To achieve these objectives, Walmart has implemented its version of Target’s “Clean Store” policy — meaning that it has eliminated all displays and point-of-sale materials in all areas of all Project-Impact-converted stores that would in any way impede traffic flow, visibility or access to any department or any part of any shelf.

As Bill Simon, EVP & COO of Walmart US notes, “The net effect is you open up the customer space, you improve the shopping experience, you provide access to and visibility to departments that were previously difficult to shop — like apparel.”

In Walmart’s case, this “clean sweep” includes — literally — millions of square feet of pallet displays that used to populate Action Alleys. This includes displays that traditionally comprised high-volume impulse or elastic items like salty snacks, beverages, cereals, candy, cookies, diet products and DVDs.

• **Data extract**:

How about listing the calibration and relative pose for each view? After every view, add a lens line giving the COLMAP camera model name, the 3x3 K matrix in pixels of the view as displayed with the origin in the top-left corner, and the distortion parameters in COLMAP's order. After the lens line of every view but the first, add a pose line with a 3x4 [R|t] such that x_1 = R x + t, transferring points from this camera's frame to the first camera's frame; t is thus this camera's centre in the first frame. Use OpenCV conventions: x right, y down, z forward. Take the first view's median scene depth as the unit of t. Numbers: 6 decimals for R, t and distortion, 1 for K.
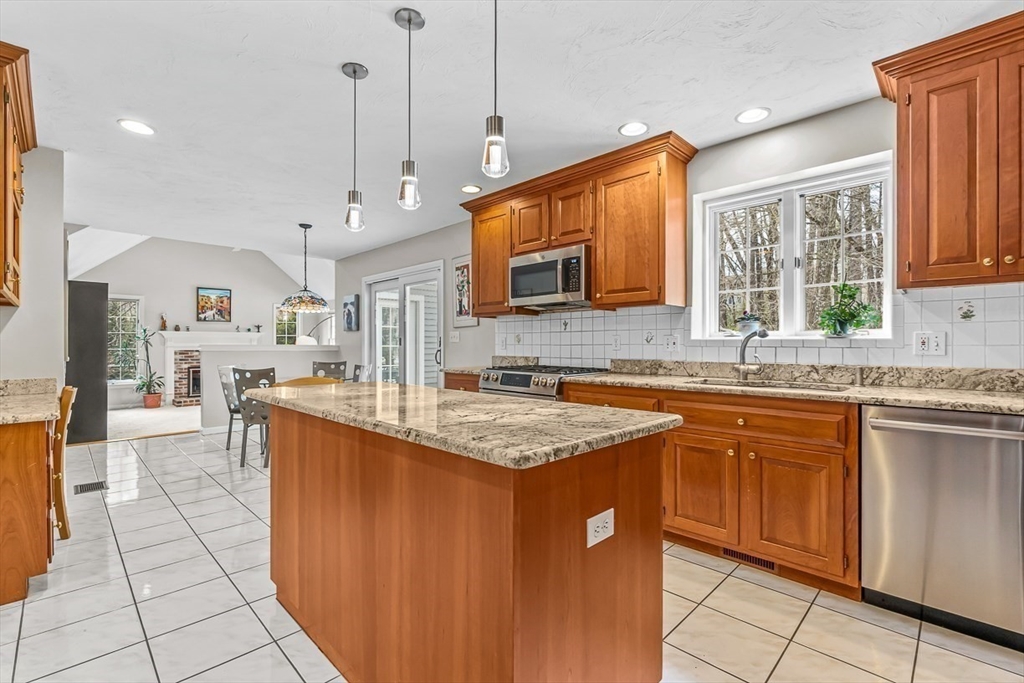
lens RADIAL K [[458.7, 0, 513.0], [0, 458.7, 344.0], [0, 0, 1]] dist [0.001085, 0.000035]
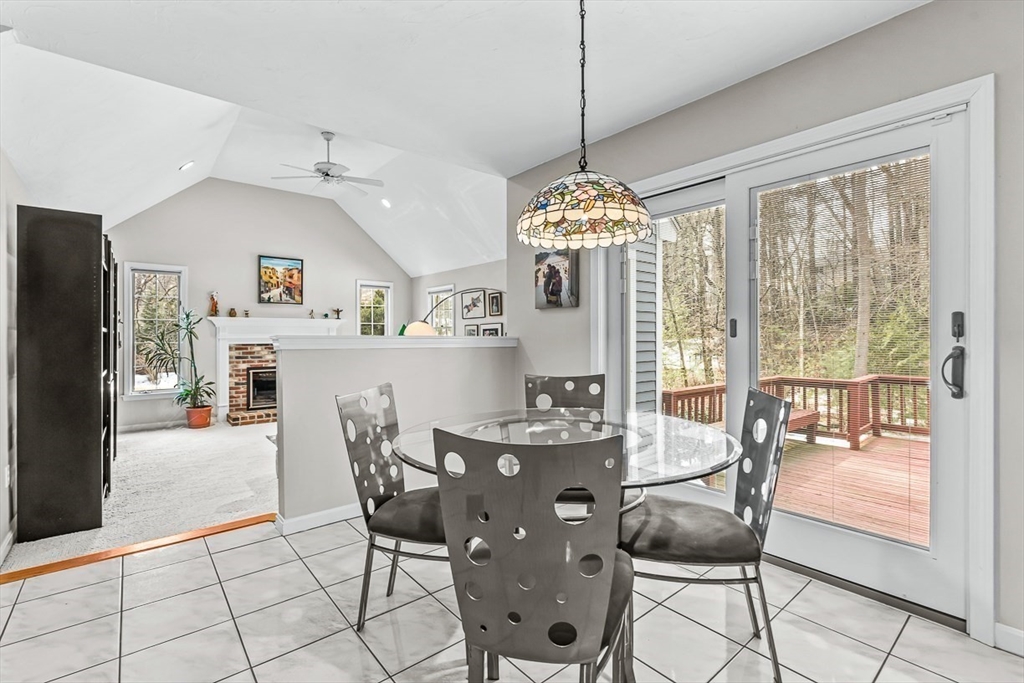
lens RADIAL K [[458.7, 0, 509.7], [0, 458.7, 337.4], [0, 0, 1]] dist [0.001085, 0.000035]
pose [[0.995766, -0.001376, -0.091914, -0.242493], [0.001823, 0.999987, 0.004779, 0.000835], [0.091906, -0.004927, 0.995755, 0.336520]]
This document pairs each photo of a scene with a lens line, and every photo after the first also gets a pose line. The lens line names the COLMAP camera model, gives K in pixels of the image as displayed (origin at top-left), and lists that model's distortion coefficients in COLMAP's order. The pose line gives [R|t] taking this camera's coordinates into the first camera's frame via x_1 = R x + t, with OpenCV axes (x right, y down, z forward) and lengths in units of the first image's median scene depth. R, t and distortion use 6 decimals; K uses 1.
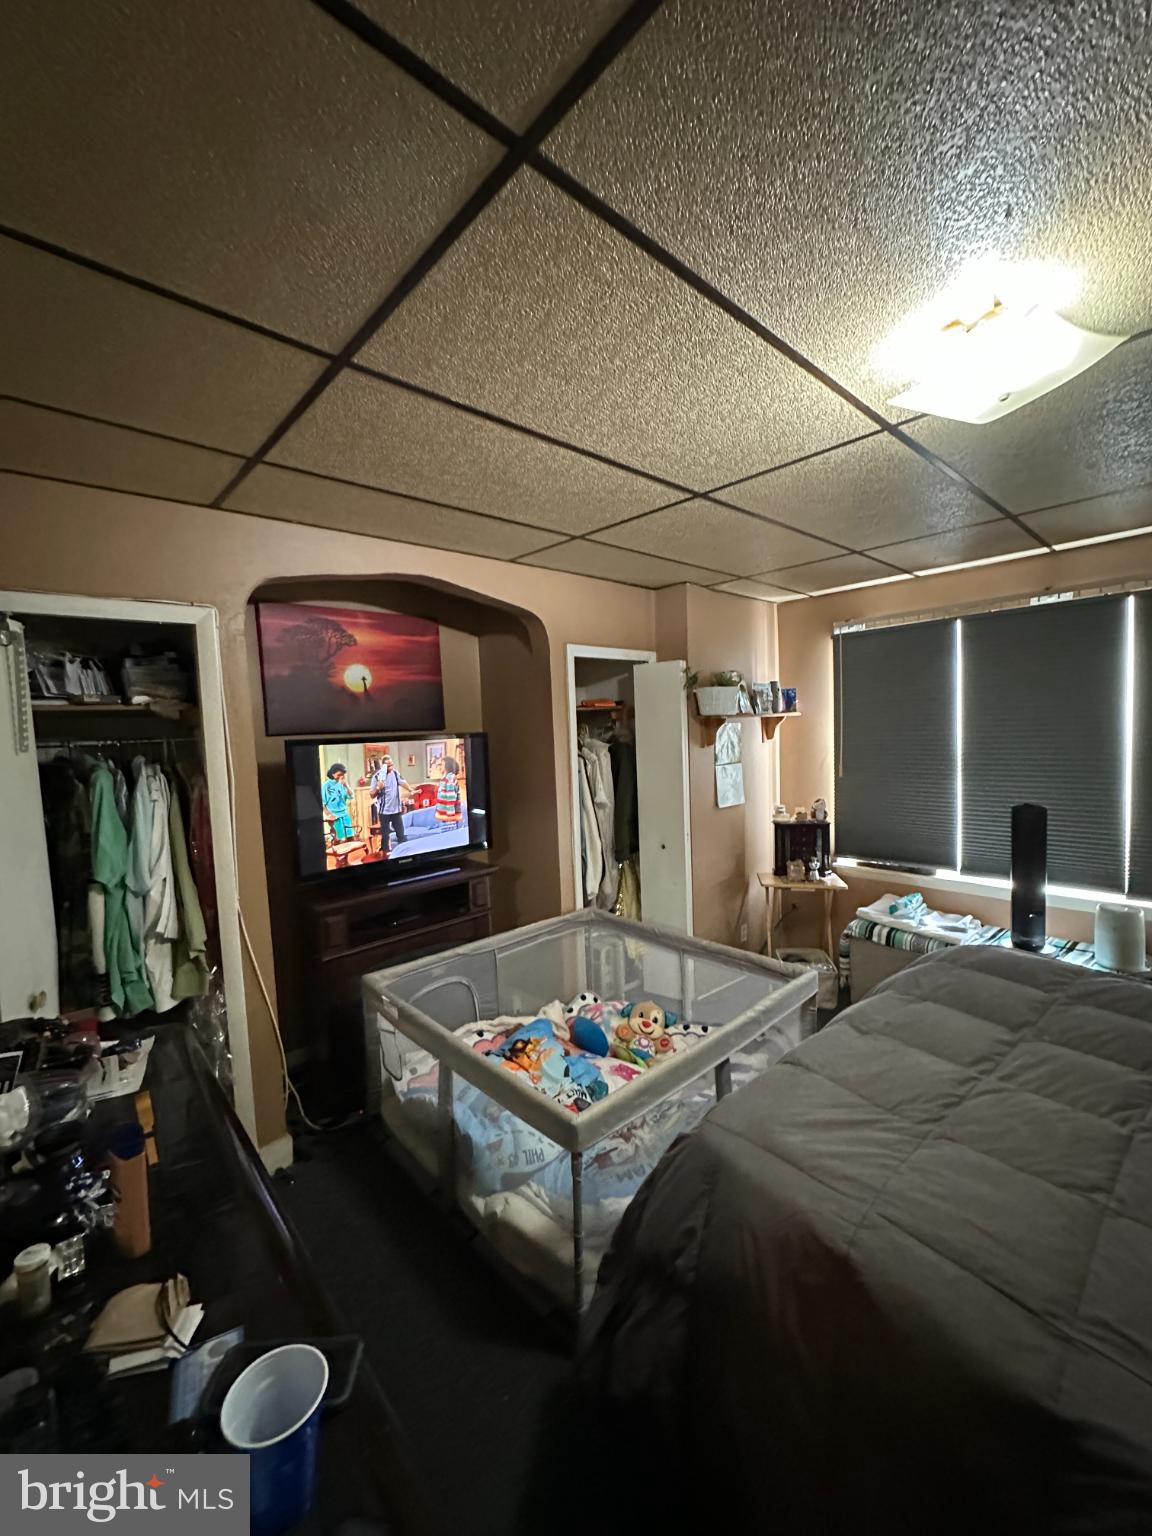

• **Activities**:
**1.** Return, word for word, the records from their first line through the line that contains "337.4], [0, 0, 1]] dist [0.001085, 0.000035]", both ends included, and leave the pictures out.
**2.** Write the next part of the passage on Walmart's clean-store policy, picking up after its final sentence.

• **Responses per task**:
**1.**
How about listing the calibration and relative pose for each view? After every view, add a lens line giving the COLMAP camera model name, the 3x3 K matrix in pixels of the view as displayed with the origin in the top-left corner, and the distortion parameters in COLMAP's order. After the lens line of every view but the first, add a pose line with a 3x4 [R|t] such that x_1 = R x + t, transferring points from this camera's frame to the first camera's frame; t is thus this camera's centre in the first frame. Use OpenCV conventions: x right, y down, z forward. Take the first view's median scene depth as the unit of t. Numbers: 6 decimals for R, t and distortion, 1 for K.
lens RADIAL K [[458.7, 0, 513.0], [0, 458.7, 344.0], [0, 0, 1]] dist [0.001085, 0.000035]
lens RADIAL K [[458.7, 0, 509.7], [0, 458.7, 337.4], [0, 0, 1]] dist [0.001085, 0.000035]

**2.**
Additionally, although Project Impact was “officially” implemented in only 32 percent of stores by the end of March of 2010, many store managers did not wait and took the initiative to clean out their Action Alleys before their stores were converted.

While there is a great deal more to Project Impact than what we are able to discuss here, the net of the above is that Walmart appears to have adopted a course of action based more on imitating competitors than on capitalizing on its intrinsic strengths.

In fact, much of this has the aura of being outsider-driven — e.g., the “cuteness” of barely adequate “Win/Play/Show” criteria — that flies in the face of Walmart’s rock-solid and dependable traditional approaches. Specifically:

•        Whereas Walmart has been traditionally known as a “house of brands,” it is now gearing up to provide record support for the relaunch of its Great Value private-label brands which it sees as crucial to achieving its profit and differentiation objectives.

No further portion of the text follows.